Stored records
-- Opening Marker --

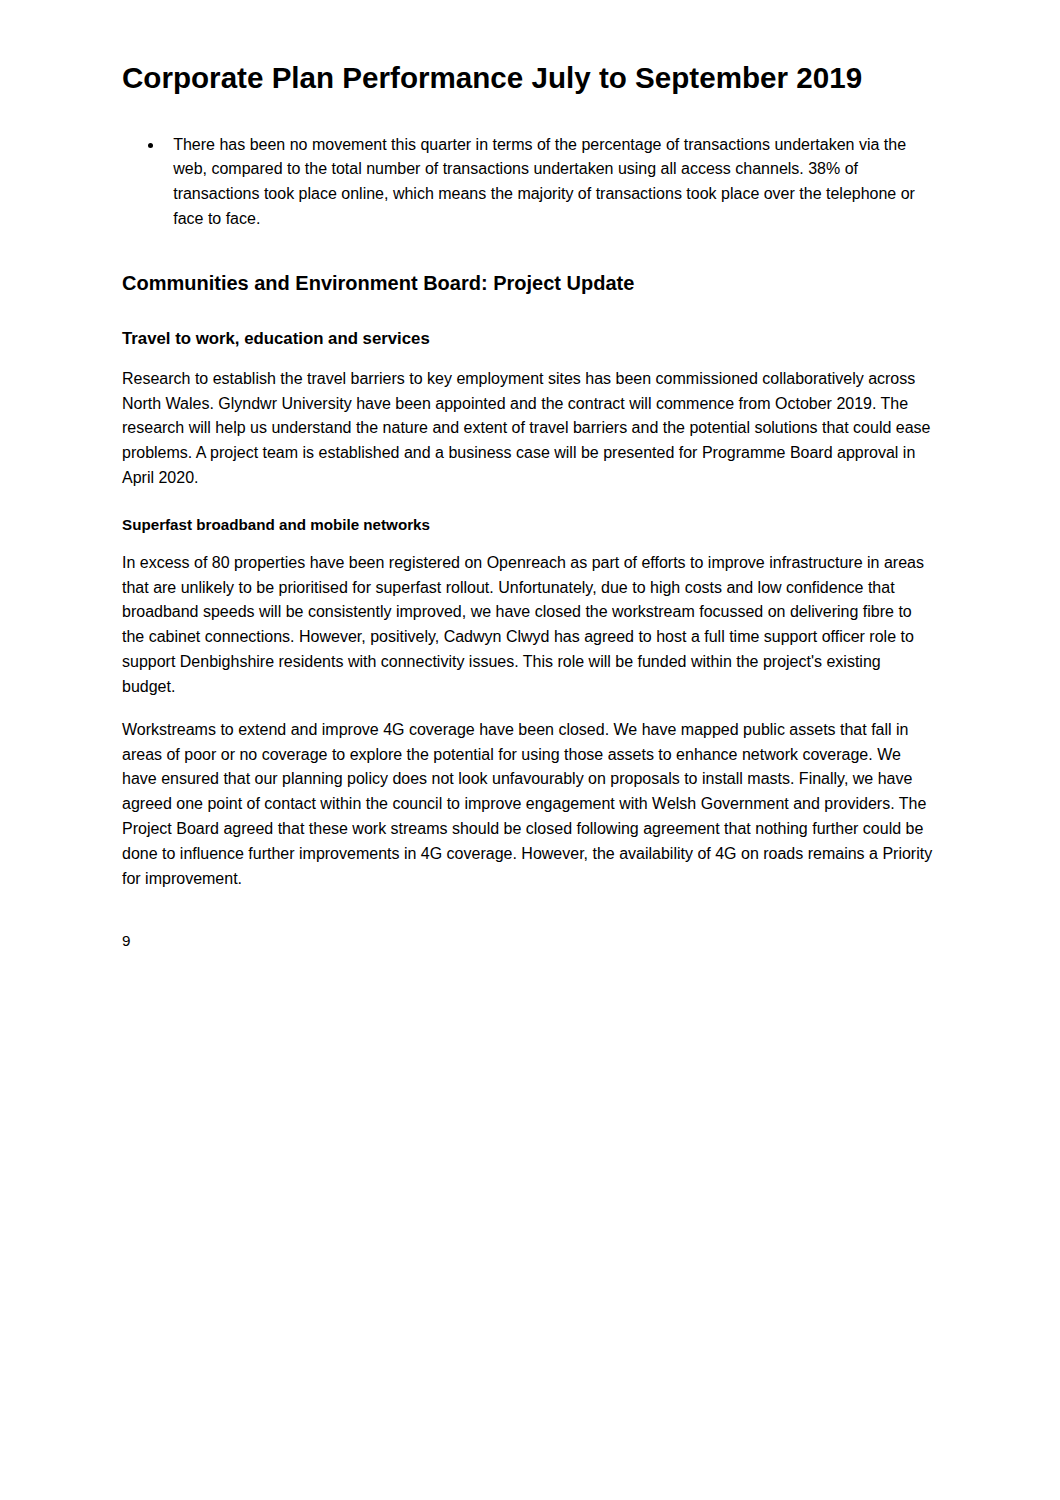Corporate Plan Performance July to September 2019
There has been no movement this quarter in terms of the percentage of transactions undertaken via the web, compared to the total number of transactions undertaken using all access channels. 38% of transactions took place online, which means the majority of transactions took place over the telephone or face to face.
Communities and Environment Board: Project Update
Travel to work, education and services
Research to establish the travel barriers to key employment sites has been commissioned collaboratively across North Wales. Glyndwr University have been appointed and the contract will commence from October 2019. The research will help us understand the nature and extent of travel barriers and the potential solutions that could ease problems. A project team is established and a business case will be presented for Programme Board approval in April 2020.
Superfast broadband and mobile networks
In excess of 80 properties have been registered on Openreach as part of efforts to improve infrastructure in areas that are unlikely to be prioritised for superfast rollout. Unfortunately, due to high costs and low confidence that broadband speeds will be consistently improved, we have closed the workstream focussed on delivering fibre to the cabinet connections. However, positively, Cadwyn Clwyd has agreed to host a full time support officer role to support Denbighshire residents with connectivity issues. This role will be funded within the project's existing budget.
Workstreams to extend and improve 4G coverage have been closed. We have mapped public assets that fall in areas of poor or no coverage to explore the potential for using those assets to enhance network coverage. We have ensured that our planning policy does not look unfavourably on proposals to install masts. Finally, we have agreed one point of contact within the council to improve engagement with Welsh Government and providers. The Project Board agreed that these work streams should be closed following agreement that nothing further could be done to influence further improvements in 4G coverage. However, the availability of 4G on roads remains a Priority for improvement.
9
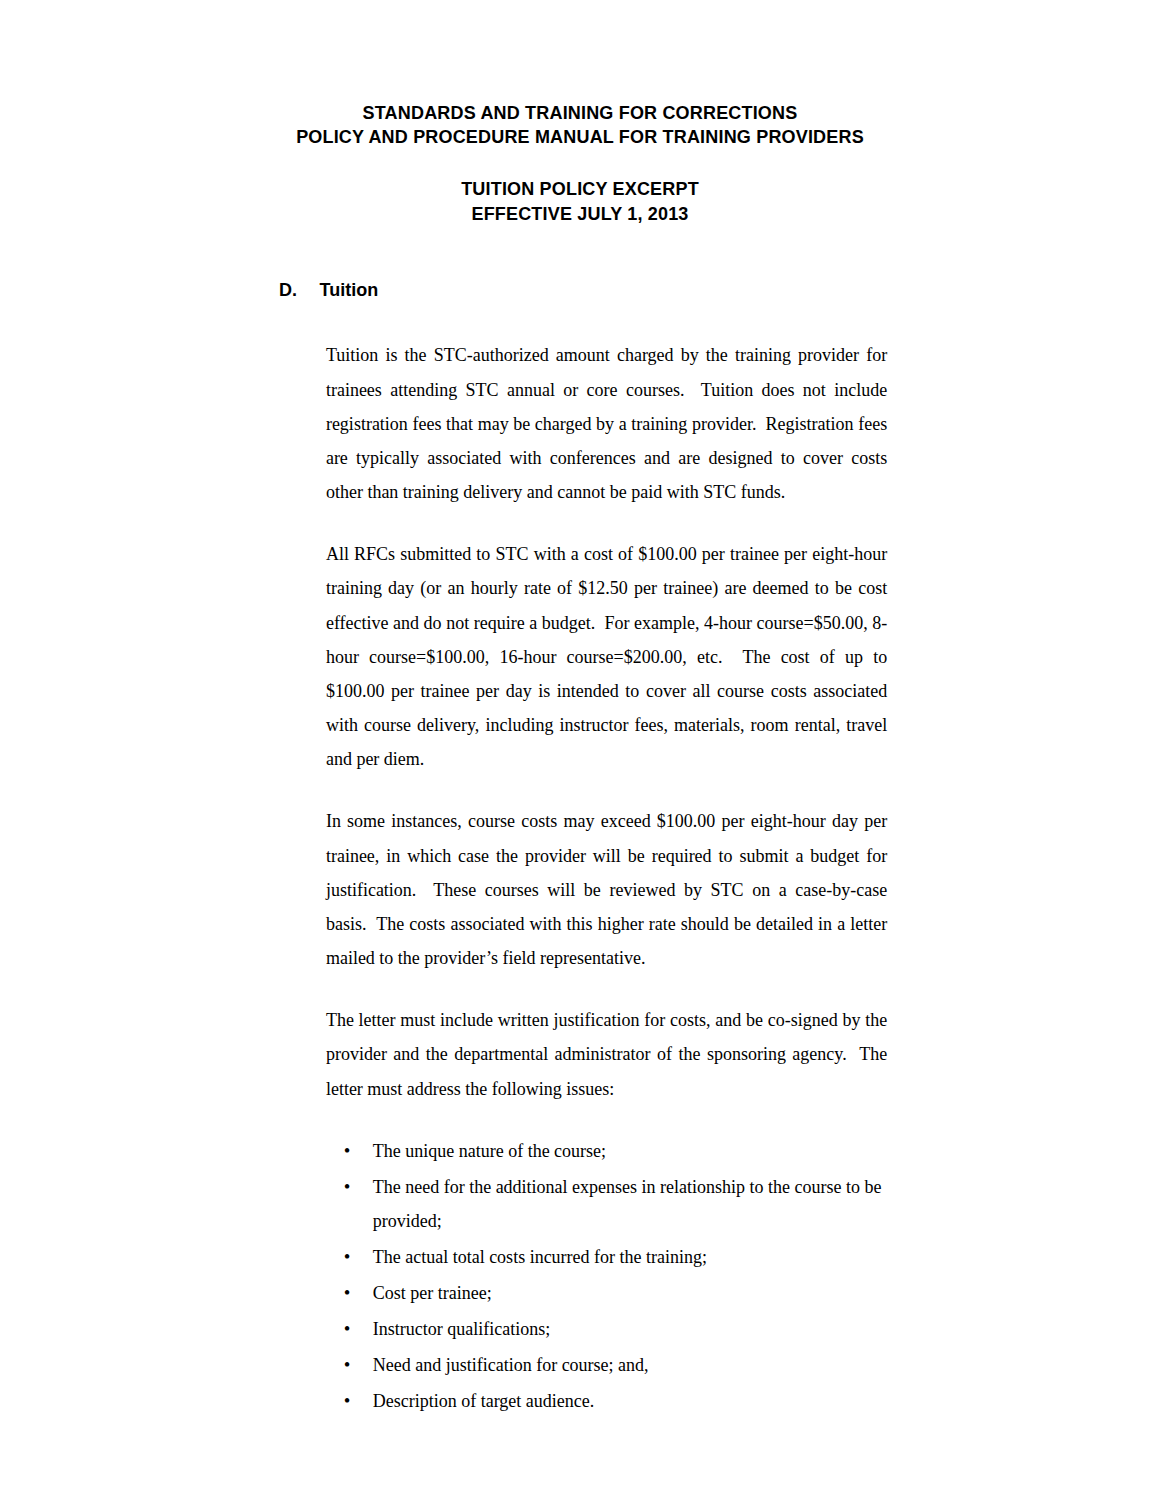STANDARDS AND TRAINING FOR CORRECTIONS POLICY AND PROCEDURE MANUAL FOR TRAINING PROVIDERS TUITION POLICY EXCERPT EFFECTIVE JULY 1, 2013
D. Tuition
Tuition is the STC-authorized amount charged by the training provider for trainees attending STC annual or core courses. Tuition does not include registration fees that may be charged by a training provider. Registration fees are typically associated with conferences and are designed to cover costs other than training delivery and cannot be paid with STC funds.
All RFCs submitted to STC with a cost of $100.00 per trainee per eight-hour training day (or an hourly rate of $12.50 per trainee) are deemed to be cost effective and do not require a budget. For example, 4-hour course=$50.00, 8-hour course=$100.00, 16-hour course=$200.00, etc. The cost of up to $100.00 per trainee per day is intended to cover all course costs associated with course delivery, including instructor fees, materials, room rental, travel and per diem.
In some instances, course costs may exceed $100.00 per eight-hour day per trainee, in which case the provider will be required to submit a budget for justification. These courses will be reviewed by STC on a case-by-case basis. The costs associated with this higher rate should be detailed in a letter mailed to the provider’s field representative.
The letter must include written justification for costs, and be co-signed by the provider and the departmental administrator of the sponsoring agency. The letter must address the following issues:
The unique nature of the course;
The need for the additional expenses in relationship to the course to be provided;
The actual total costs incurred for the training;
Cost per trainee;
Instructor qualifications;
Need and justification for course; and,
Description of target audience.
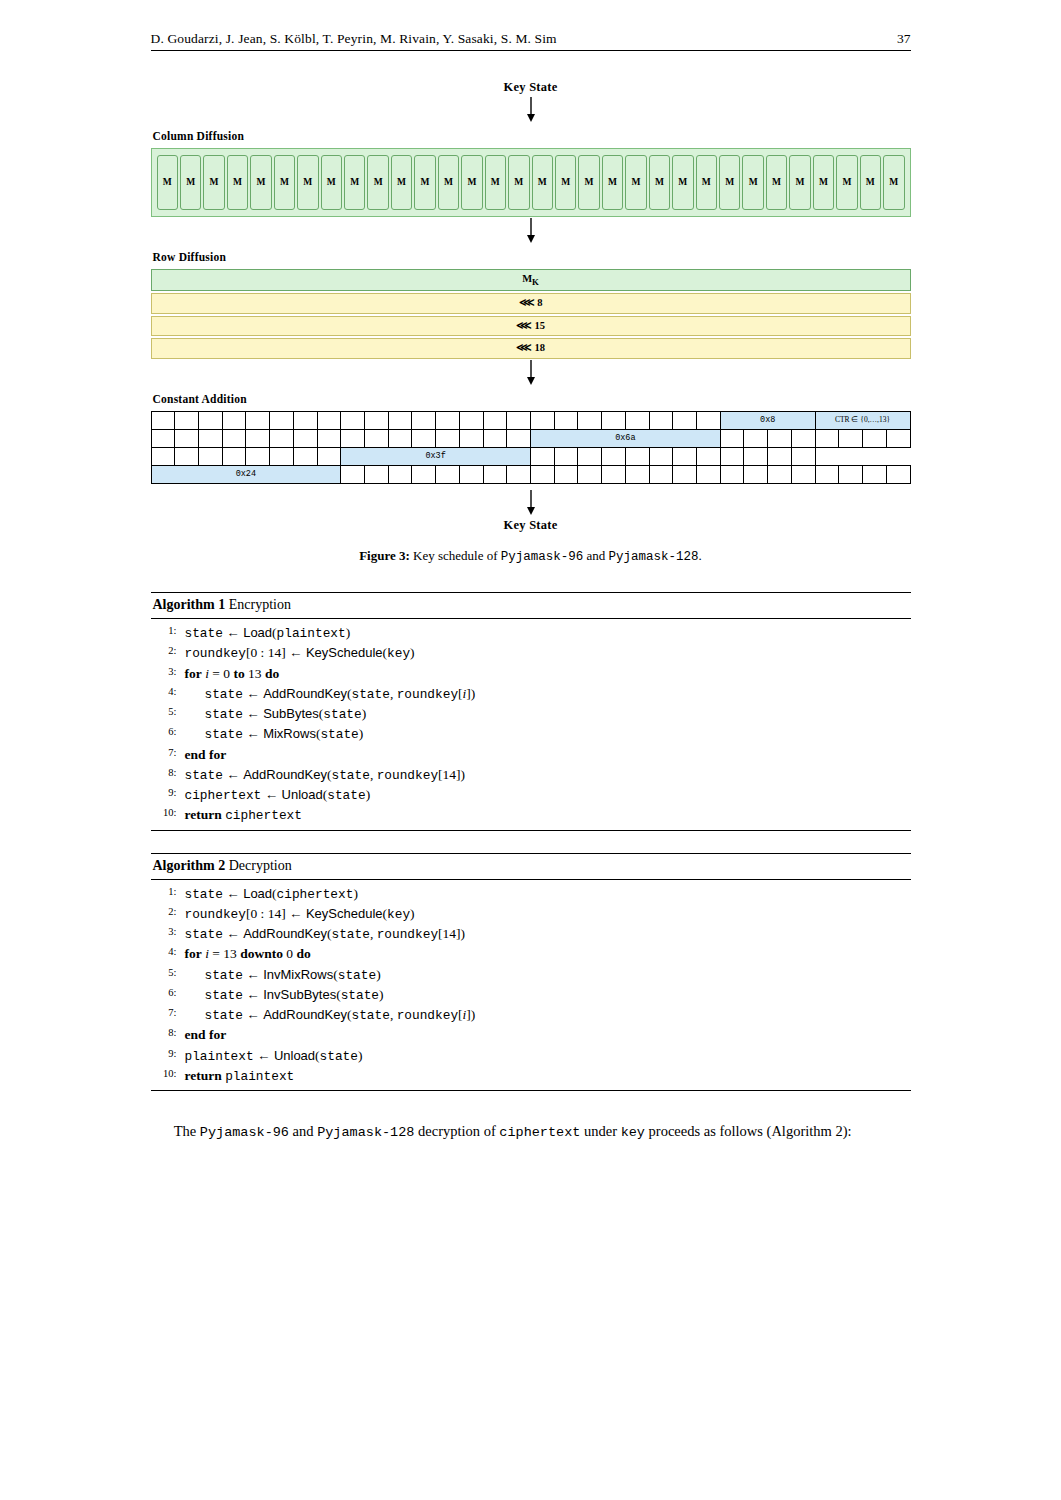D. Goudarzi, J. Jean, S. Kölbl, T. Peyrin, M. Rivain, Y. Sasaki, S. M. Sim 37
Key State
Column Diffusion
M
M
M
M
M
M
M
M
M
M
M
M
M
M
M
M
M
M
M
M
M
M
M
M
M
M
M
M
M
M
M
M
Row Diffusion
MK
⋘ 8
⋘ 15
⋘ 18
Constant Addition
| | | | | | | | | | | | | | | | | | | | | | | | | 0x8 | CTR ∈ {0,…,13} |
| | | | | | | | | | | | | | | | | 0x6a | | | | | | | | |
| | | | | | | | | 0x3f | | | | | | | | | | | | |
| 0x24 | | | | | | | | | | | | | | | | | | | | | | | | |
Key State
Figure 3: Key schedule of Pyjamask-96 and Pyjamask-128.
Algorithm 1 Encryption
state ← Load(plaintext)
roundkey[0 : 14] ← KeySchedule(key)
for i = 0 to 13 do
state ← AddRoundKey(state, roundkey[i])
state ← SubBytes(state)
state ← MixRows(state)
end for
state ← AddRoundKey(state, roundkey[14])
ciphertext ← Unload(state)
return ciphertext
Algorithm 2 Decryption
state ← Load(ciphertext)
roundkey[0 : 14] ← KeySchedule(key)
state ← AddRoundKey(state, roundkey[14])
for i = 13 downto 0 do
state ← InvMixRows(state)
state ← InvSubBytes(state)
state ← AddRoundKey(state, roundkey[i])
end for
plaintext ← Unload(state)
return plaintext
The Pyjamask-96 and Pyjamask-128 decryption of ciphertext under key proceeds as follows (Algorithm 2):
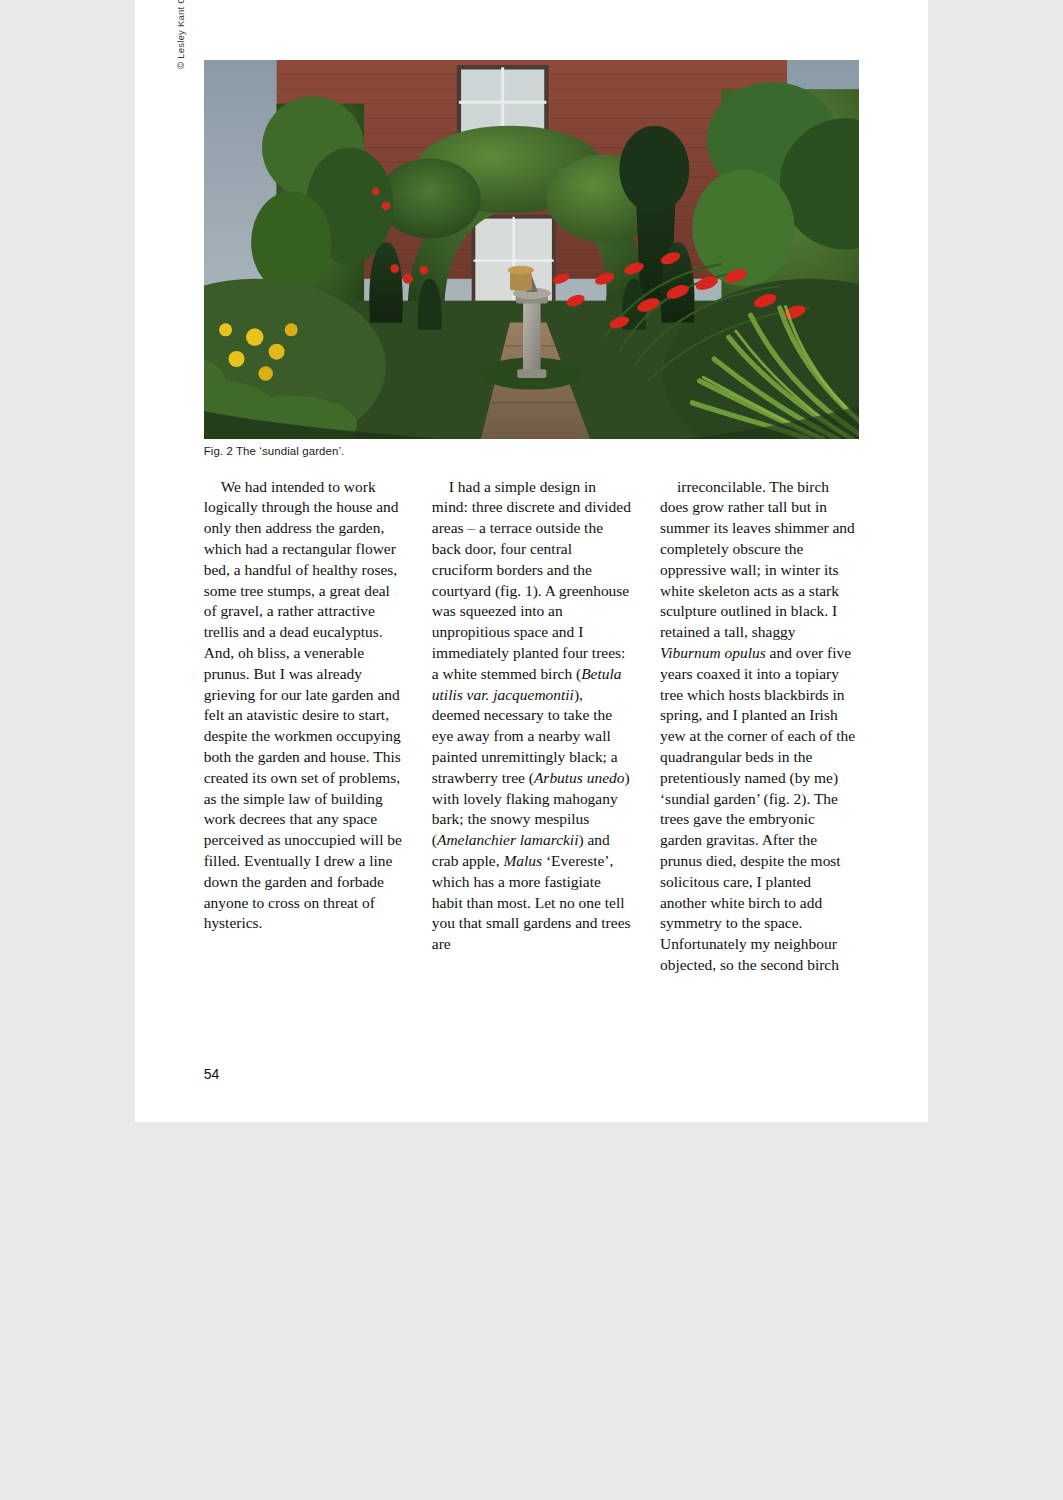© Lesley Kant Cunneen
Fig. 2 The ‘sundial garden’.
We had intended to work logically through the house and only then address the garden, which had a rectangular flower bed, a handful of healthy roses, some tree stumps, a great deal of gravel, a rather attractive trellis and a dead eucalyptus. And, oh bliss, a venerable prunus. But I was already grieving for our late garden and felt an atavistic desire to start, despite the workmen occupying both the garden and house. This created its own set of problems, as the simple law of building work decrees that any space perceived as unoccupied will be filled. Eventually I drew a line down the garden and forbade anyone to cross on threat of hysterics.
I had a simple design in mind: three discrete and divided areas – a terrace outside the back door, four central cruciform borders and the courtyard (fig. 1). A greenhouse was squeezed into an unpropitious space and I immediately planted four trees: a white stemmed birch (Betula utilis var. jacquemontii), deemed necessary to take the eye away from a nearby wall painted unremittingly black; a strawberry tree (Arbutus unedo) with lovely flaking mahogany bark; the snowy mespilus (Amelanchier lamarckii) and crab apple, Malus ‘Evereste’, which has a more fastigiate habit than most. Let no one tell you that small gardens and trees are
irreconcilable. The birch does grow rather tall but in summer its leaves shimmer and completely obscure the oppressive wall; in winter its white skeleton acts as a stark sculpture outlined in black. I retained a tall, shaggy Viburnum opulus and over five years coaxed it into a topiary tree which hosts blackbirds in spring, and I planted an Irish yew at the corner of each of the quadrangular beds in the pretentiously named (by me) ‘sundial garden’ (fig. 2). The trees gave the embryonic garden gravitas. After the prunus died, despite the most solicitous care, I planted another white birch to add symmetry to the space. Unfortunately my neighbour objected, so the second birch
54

-- Closing Marker --

Pick out each line above that includes "using" and show it.

There has been no movement this quarter in terms of the percentage of transactions undertaken via the web, compared to the total number of transactions undertaken using all access channels. 38% of transactions took place online, which means the majority of transactions took place over the telephone or face to face.
Workstreams to extend and improve 4G coverage have been closed. We have mapped public assets that fall in areas of poor or no coverage to explore the potential for using those assets to enhance network coverage. We have ensured that our planning policy does not look unfavourably on proposals to install masts. Finally, we have agreed one point of contact within the council to improve engagement with Welsh Government and providers. The Project Board agreed that these work streams should be closed following agreement that nothing further could be done to influence further improvements in 4G coverage. However, the availability of 4G on roads remains a Priority for improvement.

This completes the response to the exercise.